Entering, the building is seen to be even more beautiful than without. Its most striking and unusual feature—unusual in this part of the country—is the extraordinarily gorgeous, elaborately carved and painted timber roof, traditionally said to have been the gift of Cardinal Morton, born at Milborne Stileman, in the parish of Bere Regis. The hammer-beams are boldly carved into the shapes of bishops, cardinals, and pilgrims, while the bosses are worked into great faces that look down with a fat calm satisfaction that must be infinitely reassuring to the congregations.

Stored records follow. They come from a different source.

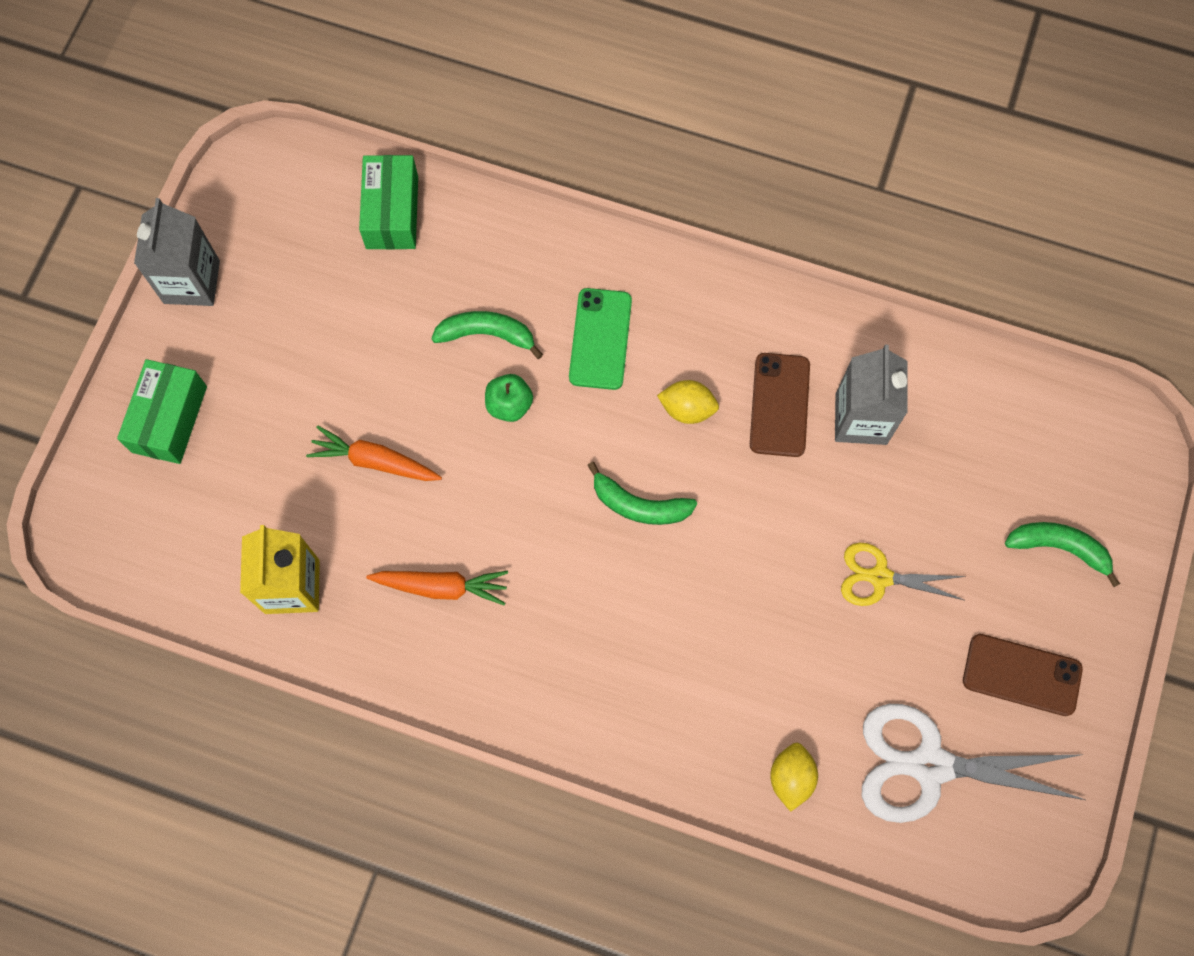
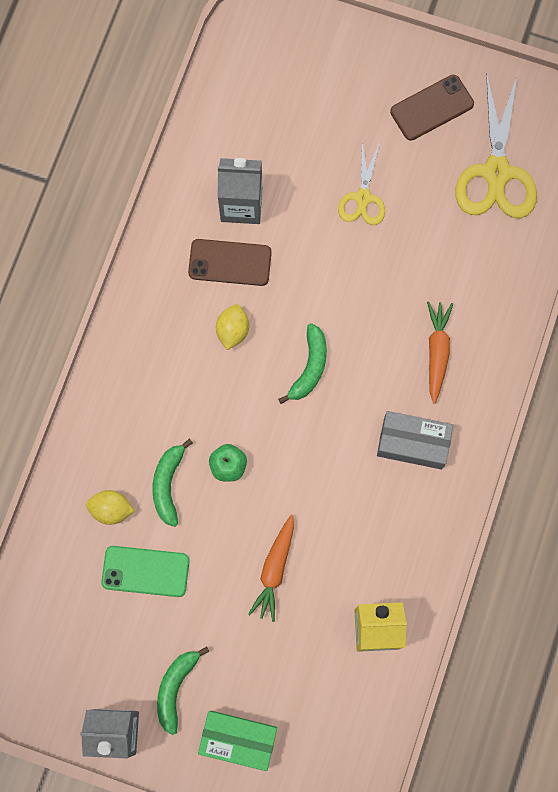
camera: 90 degrees left, 5 degrees up
green box [359,155,418,250] -> none
orange carrot [366,571,508,606] -> orange carrot moved to [427,301,453,404]
green phone [569,288,632,390] -> green phone moved to [101,546,190,597]
yellow lemon [770,743,818,812] -> yellow lemon moved to [86,490,135,525]
white scissors [862,704,1085,823] -> yellow scissors [456,72,537,219]
brown phone [963,634,1083,716] -> brown phone turned 45 degrees clockwise [390,75,474,141]
green banana [1005,522,1120,587] -> green banana moved to [157,646,209,735]
none -> grey box [377,411,453,469]

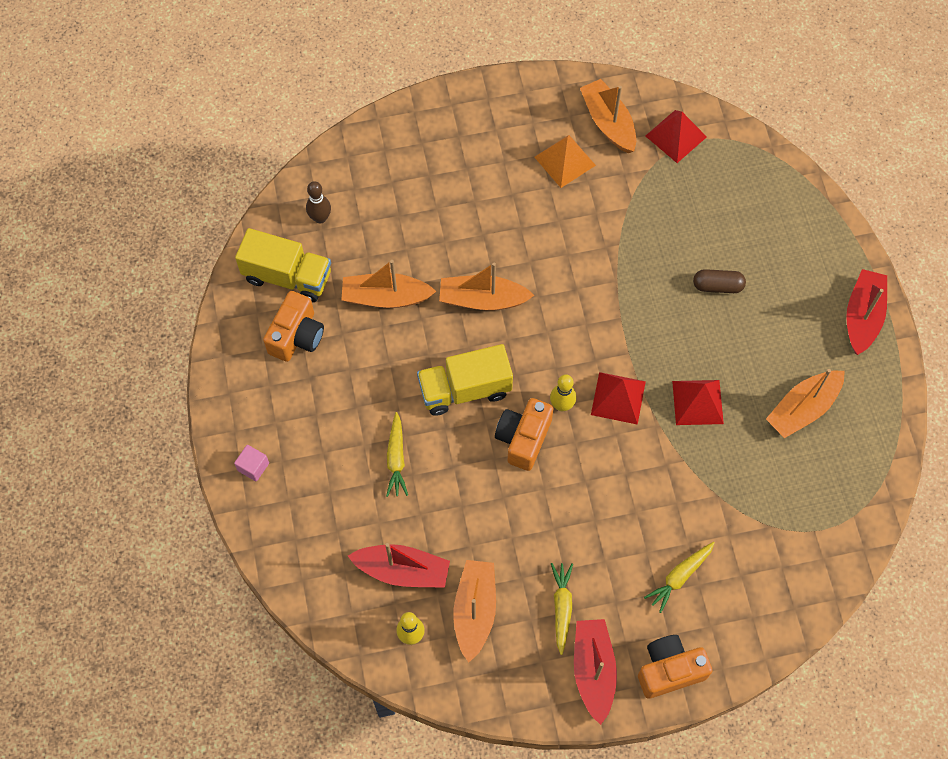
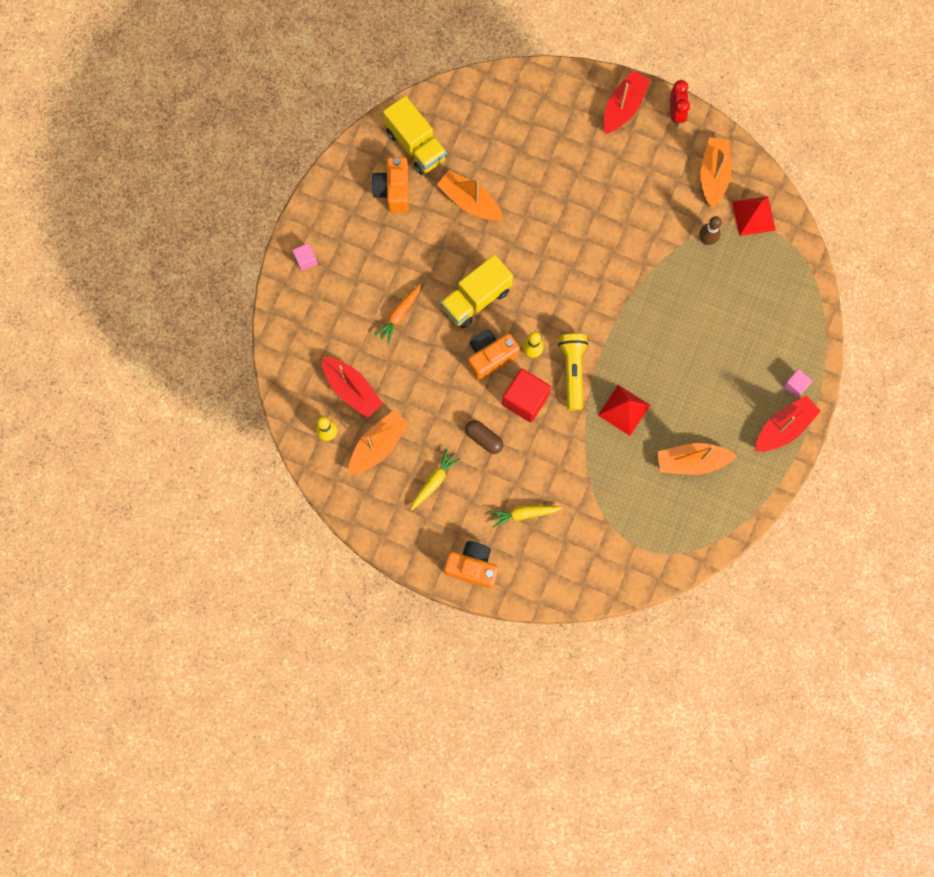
camera: 35 degrees right, 10 degrees up
orange camera [263,291,324,362] -> orange camera turned 120 degrees clockwise [371,157,409,212]
brown bowling pin [306,181,331,223] -> brown bowling pin moved to [700,216,722,245]
yellow carrot [386,412,408,497] -> orange carrot [375,284,421,344]
yellow truck [417,344,513,416] -> yellow truck turned 60 degrees counterclockwise [440,255,513,328]
orange boat [439,262,535,310] -> none
orange pyramid [534,135,596,188] -> none
red boat [574,619,617,725] -> red boat moved to [603,70,650,134]
red pyramid [591,372,646,425] -> yellow flashlight [558,334,588,411]
brown capsule [693,269,746,293] -> brown capsule moved to [465,420,503,454]
none -> red cube [502,369,551,422]
none -> red clock [670,80,690,126]
none -> pink cube [783,369,812,398]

The bench ends are another interesting feature. Many are old, others are new, done in the old style when the church was admirably restored by Street. Had Sir Gilbert Scott been let loose upon it, it may well be supposed that the surviving bench-ends would have been cast out, and nice new articles by the hands of his pet firm of ecclesiastical furnishers put in their stead. One is dated, in Roman numerals, MCCCCCXLVII; another is inscribed “IOH. DAV. WAR. DENOF. THYS. CHARYS,” and another bears a merchant’s mark, with the initial of “I. T.” The Transitional Norman pillars are bold and virile, with humorous carvings of that period strikingly projecting from their capitals. It evidently seemed to that now far-away waggish fellow who sculptured them that toothache and headache were things worth caricaturing. Let us hope he never suffered from them, but he evidently took as models some who were such martyrs.
But the centre of interest to us in these pages is by the Turberville window in the south aisle, beneath whose gorgeous glass is the great ledger-stone, covering the last resting-place of the extinct family. It is boldly lettered:
Ostium sepulchri antiquae
Famillae Turberville
24 Junij 1710(The door of the sepulchre
of the ancient family
of the Turbervilles).
In the wall beneath the window is a defaced Purbeck marble altar-tomb, and four others neighbour it. These are the tombs described in Tess of the D’Urbervilles as “canopied, altar-shaped, and plain; their brasses torn from their matrices, the rivet-holes remaining, like marten-holes in a sand-cliff,” and it was on one of those that Alec D’Urberville lay prone, in pretence of being an effigy of one of her ancestors, when Tess was exploring the twilight church.
The great monumental History of Dorsetshire tells the enquirer a good deal of the Turbervilles who, being themselves all dead and gone to their place, have, with a slight alteration in the spelling of their name served as a peg on which to hang the structure of one of the finest exercises ever made in the art of novel writing. It seems that the Turbervilles descended from one Sir Pagan or Payne Turberville, or de Turbida Villa, who is shown in the Roll of Battle Abbey—or was shown, before that Roll was accidentally burnt—to have come over with the Conqueror. After the Battle of Hastings he seems to have been one of twelve knights who helped Robert Fitz Hamon, Lord of Estremaville, in his unholy enterprises, and then to have returned to England when his over-lord was created Earl of Gloucester. He warred in that lord’s service, in the Norman conquest of Glamorgan, and was rewarded with a tit-bit of spoil there, in the shape of the lordship of Coyty.
In the reign of Henry III. a certain John de Turberville is found paying an annual fee or fine in respect of some land in the forest of Bere, which an ancestor of his had impudently endeavoured to enclose out of the estate of the Earl of Hereford; and in 1297 a member of the family is found in the neighbourhood of Bere Regis. This Brianus de Thorberville, or Bryan Turberville, was lord of the manor, called from its situation on the river Piddle, and from himself, “Piddle Turberville,” and now represented by the little village called Bryan’s Piddle.
At a later period the rising fortunes of this family are attested by their coming into possession of half of the manor of Bere Regis, the other half being, as it had long been, the property of Tarent Abbey. Still later, when at last that Abbey was dissolved, the Turbervilles were in the enjoyment of good fortune, for the other half of the manor then came to them. This period seems to have marked the summit of their advancement, for from that time they gradually but surely decayed, giving point to the old superstition which dates the decadence of many an old family from that day when it sacrilegiously was awarded the spoils of the Church. This fall from position began in the reign of Queen Elizabeth, but D’Albigny Turberville, the oculist who was consulted by Pepys the diarist, and eventually died in 1696, as the tomb to him with the fulsome inscription in Salisbury Cathedral tells us, was a distinguished scion of the ancient race, as also was “George Turberville, gentleman,” and poet, born at Winterborne Whitchurch, and publishing books of poems and travels in 1570. These, doubtless, were not forms of distinction that would have commended themselves to those old fighting and land-snatching Turbervilles; but, other times, other manners.